January 30, 2014
It didn't take long for the Abbott Coalition and its conservative supporters to launch the attacks on the ABC in order to prepare the ground to cut its budget and its wings (ie., strip the ABC of its international broadcasting service).
The ABC is being cast as the enemy within because it is seen to be supporting the Snowden leaks about Australian spying (Snowden is deemed to be a traitor), and airing the allegations against the Australian navy by asylum seekers. The ABC is taking sides and in doing so it is un-Australian.
The rhetoric makes little sense. Thus Tony Abbott says that the ABC "appears to take everybody's side but our own''; that it lacks ''at least some basic affection for the home team'' and that the ABC should confine itself to being a ''straight news gathering and news reporting organisation.
There's a contradiction right there The ABC cannot confine itself to being a straight news gathering and news reporting organisation'', whilst simultaneously displaying its affection ''for the home side''. The latter implies being more more patriotic and therefore telling untruths if the home side has done wrong.
The sense that it does make is that News Corp will be rewarded for its service in helping the Coalition gain power. News Corp wants the ABC out of digital publishing (its cannibalising the local media landscape in the sense that its ongoing digital expansion threatens News Corps' business) and out of international broadcasting (ie.,delivering the Australia Network to the Asia-Pacific region). It's payback time. That's the politics.

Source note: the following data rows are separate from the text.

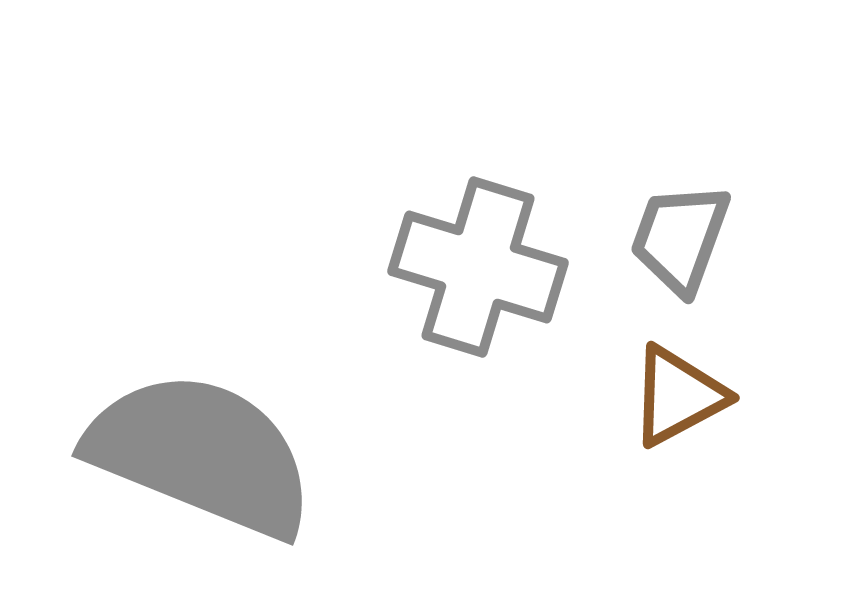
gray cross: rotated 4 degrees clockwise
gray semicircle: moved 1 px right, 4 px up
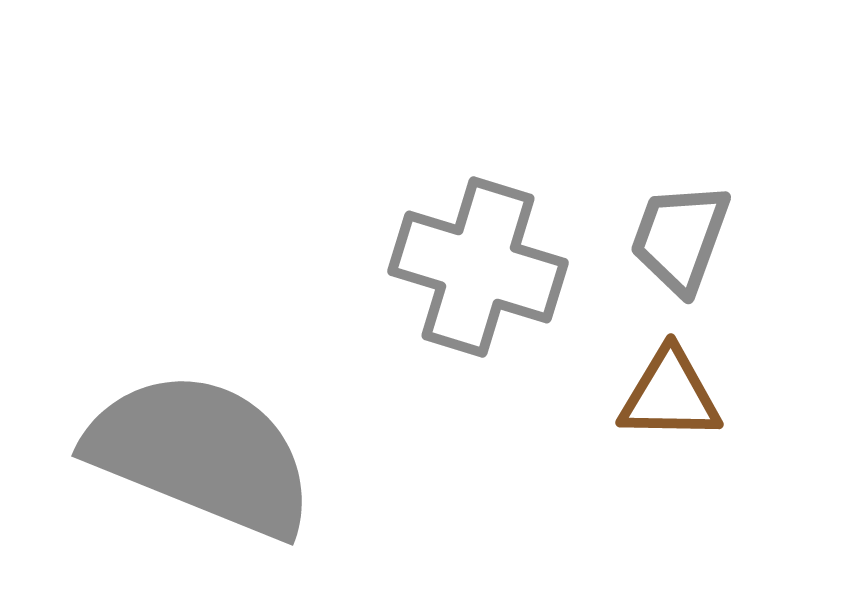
brown triangle: moved 8 px left, 1 px up; rotated 29 degrees clockwise
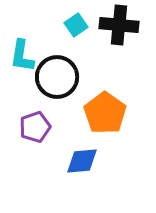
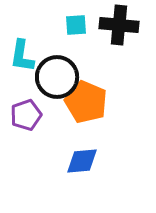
cyan square: rotated 30 degrees clockwise
orange pentagon: moved 19 px left, 11 px up; rotated 12 degrees counterclockwise
purple pentagon: moved 9 px left, 12 px up
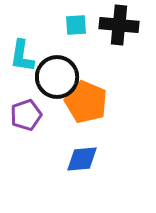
blue diamond: moved 2 px up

In attacking the most trusted news organisation in the country, Abbott has chosen to ally himself with the least trusted. So we can infer from this that the Coalition have no interest in a journalism that is centred around journalists being truth-tellers, sense-makers and explainers.

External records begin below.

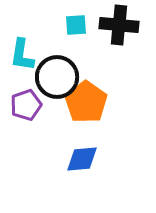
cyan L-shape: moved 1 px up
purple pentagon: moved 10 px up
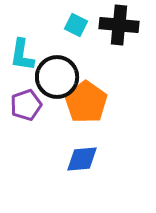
cyan square: rotated 30 degrees clockwise
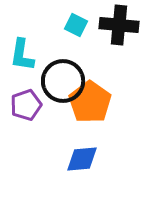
black circle: moved 6 px right, 4 px down
orange pentagon: moved 4 px right
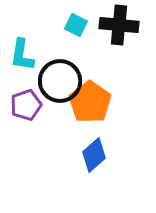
black circle: moved 3 px left
blue diamond: moved 12 px right, 4 px up; rotated 36 degrees counterclockwise
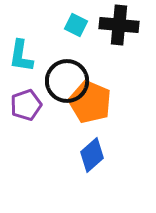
cyan L-shape: moved 1 px left, 1 px down
black circle: moved 7 px right
orange pentagon: rotated 12 degrees counterclockwise
blue diamond: moved 2 px left
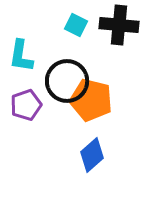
orange pentagon: moved 1 px right, 2 px up; rotated 9 degrees counterclockwise
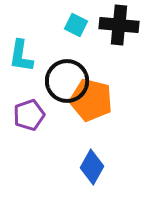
purple pentagon: moved 3 px right, 10 px down
blue diamond: moved 12 px down; rotated 20 degrees counterclockwise
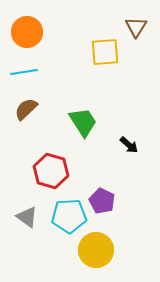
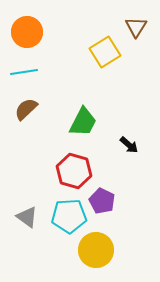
yellow square: rotated 28 degrees counterclockwise
green trapezoid: rotated 60 degrees clockwise
red hexagon: moved 23 px right
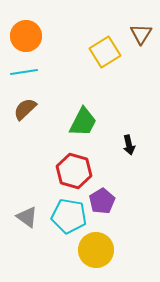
brown triangle: moved 5 px right, 7 px down
orange circle: moved 1 px left, 4 px down
brown semicircle: moved 1 px left
black arrow: rotated 36 degrees clockwise
purple pentagon: rotated 15 degrees clockwise
cyan pentagon: rotated 12 degrees clockwise
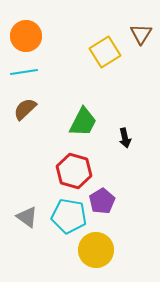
black arrow: moved 4 px left, 7 px up
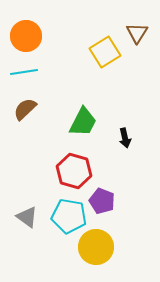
brown triangle: moved 4 px left, 1 px up
purple pentagon: rotated 20 degrees counterclockwise
yellow circle: moved 3 px up
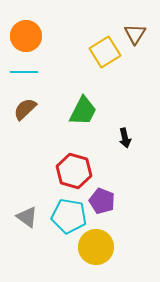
brown triangle: moved 2 px left, 1 px down
cyan line: rotated 8 degrees clockwise
green trapezoid: moved 11 px up
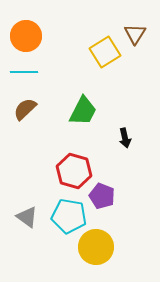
purple pentagon: moved 5 px up
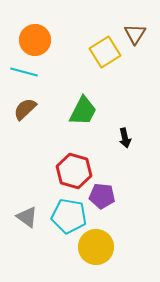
orange circle: moved 9 px right, 4 px down
cyan line: rotated 16 degrees clockwise
purple pentagon: rotated 15 degrees counterclockwise
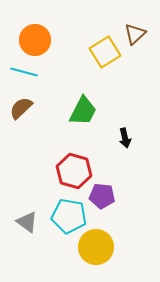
brown triangle: rotated 15 degrees clockwise
brown semicircle: moved 4 px left, 1 px up
gray triangle: moved 5 px down
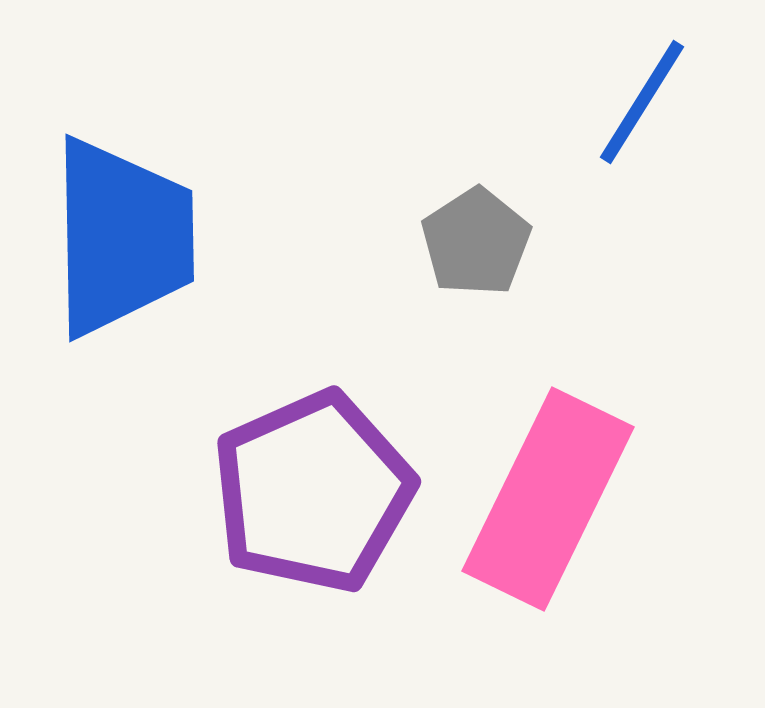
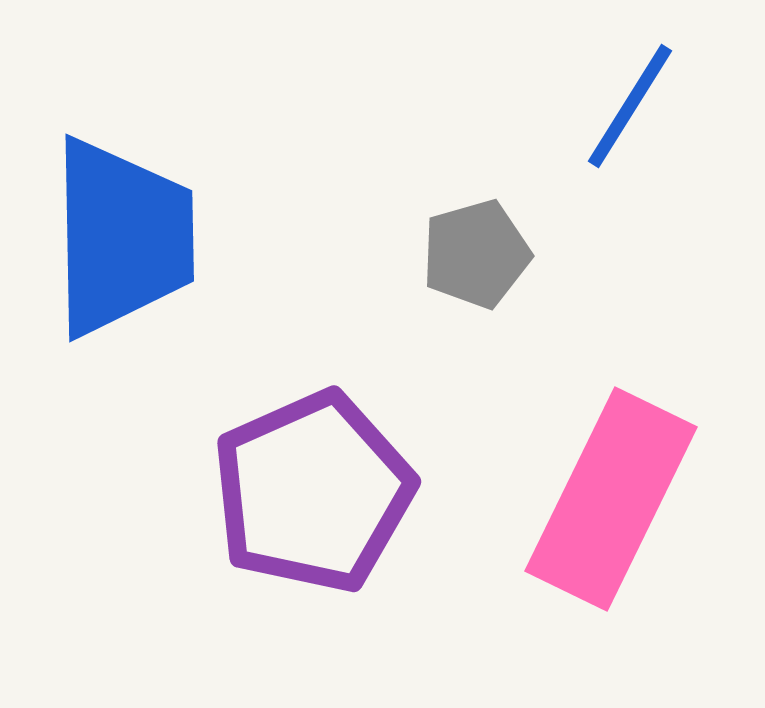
blue line: moved 12 px left, 4 px down
gray pentagon: moved 12 px down; rotated 17 degrees clockwise
pink rectangle: moved 63 px right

This is important because we know realize that digital publishing is its own thing, not an additional platform for established news companies like News Corp. It's a web-first future now--a good example is the Guardian Media Group which has had a digital-first strategy for two years (this means that GMG takes resources away from print and invests them in digital); and it is in the second year of its five-year transformation programme to put Guardian News and Media on a more sustainable financial footing.
The Guardian Media Group see the decline of print as inexorable –ie., (circulation and advertising revenues in print continue to fall throughout the sector as readers and advertisers embrace new technologies and digital platforms). In contrast, digital revenue and readership is growing.A digital-first strategy is interpreted by the Guardian Media Group commitment to an 'open' journalism model, which sees the newspaper networked and linked with the rest of the web. Open journalism for them means editorial content which is collaborative, linked into and networked with the rest of the web.
So the ABC is never going to vacate the digital space. Nor will it be privatised. As Jack Waterford states Abbott's attack on the ABC is at odds with those:
Millions of Coalition voters [who] listen to the ABC and many of them, rural, regional, urban and inner urban, are passionate about it. But the civilised world view of the typical ABC listener is increasingly at odds with the angry and resentful ''anti-elitist'' and pseudo-nationalistic neo-liberal view of the world being heavily promoted by New Newscorp newspapers and the shock jocks, and adopted by many, but far from all figures in the government. There is an increasing divergence between the generally tolerant, humane, liberal and civilised culture of the classic ABC listener and the strident, cranky and increasingly anti-intellectual constituency to which some in the Coalition is pitching itself.
This constitiuency has been persuaded by the Murdoch press that they has been missing out or ignored in the ''national conversation''; a press that is e promoting a model of a divided, atomised and divisive society.